Bella- You've already gotten a lot of good advice here. I just wanted to chime in and reiterate some of it. I was going to suggest that you take a look at
Body for Life for Women but MrsJim already mentioned that. Even if you don't want to incorporate the entire program, it will give you a better understanding of how cardio, weight training and proper nutrition work to build a better body.
My advice would be to ignore the trainer. As was pointed out above, you are not paying her to train
YOU. Those evaluation and gym orientation sessions are different from working with a trainer. If you had been paying for a session with her and she gave you that program, I'd ask to speak to the Director of Training or Personal Services, or whatever they call it at your gym.

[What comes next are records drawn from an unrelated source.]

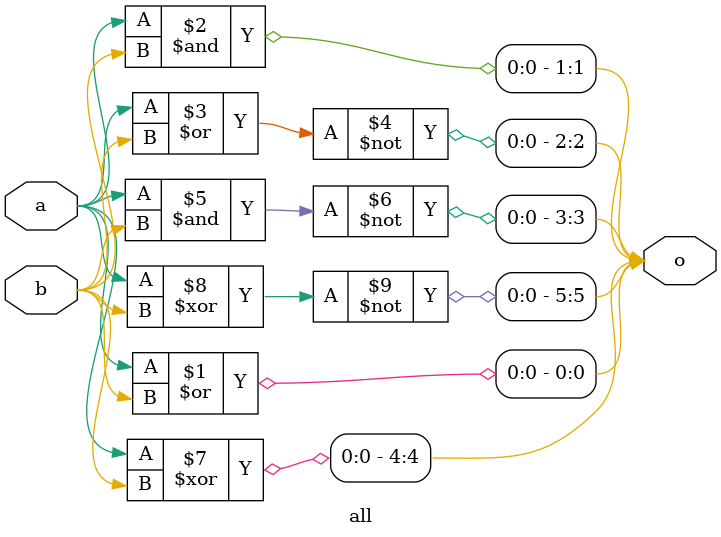
<source format=v>
module all(a,b,o);
input a,b;
output [5:0]o;
or(o[0],a,b);
and(o[1],a,b);
nor(o[2],a,b);
nand(o[3],a,b);
xor(o[4],a,b);
xnor(o[5],a,b);
endmodule // alla,b,oinput a,b;

</source>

If you do that much cardio, you certainly will see results on the scale, but 25-40% of your weightloss may be muscle loss. Not what you want! This will slow your metabolism (not speed it up as suggested somewhere above). You'll end up a thin flabby person.
All my weightloss clients do weight training from the day they decide to walk into they gym. Unless they have orthopedic issues, we do mainly free weights and very few machines. You can do multi-joint and multi-muscle group exercises that are far more effective with them than parking your rear on a seat and doing a machine press. If your goal is isolation of specific muscles (bodybuilding and sculpting) machines do a great job...but if your goals is strength and fat loss, the more work you can do, the better.
My most successful weightloss clients do 4-5 days of cardio of between 30-40 minutes depending on the type and what else they are doing that day, and 2-3 one hour weight sessions a week. And eat correctly
As a trainer, I agree with some of the points made by saengerin, but I think some of her comments are way off the mark. First, no gym can get insurance if they hire uncertified trainers. Yes, there are trainers out there who are uncertified, but they are working on their own. They probably have no business insurance either. Be an informed consumer and ask! There currently are no national standards for certification. Some certification programs are great, some could come out of a cracker jack box. But the actual certification doesn't mean a trainer is good or bad. Experience, empathy, people skills all come into play as well as knowing the correct form for a dumbbell row.
Bella- Don't be cowed by a thin trainer. You know this is wrong for you. Arm yourself with some knowledge. MrsJim gave you a couple of good sources, pop into Ladies who Lift and ask whatever you'd like. If you want to work with a trainer, interview THEM. Yes, it is a business but it's not a very lucrative one.
Most of the people in the profession really do care and want to help people, because we sure aren't doing for the big bucks!
I've never seen fat women bullied in a gym either. Not when I was fat and not now when I'm not. I do understand the "everyone must be staring at me" feeling, but that's not bullying, it's a self-perception issue.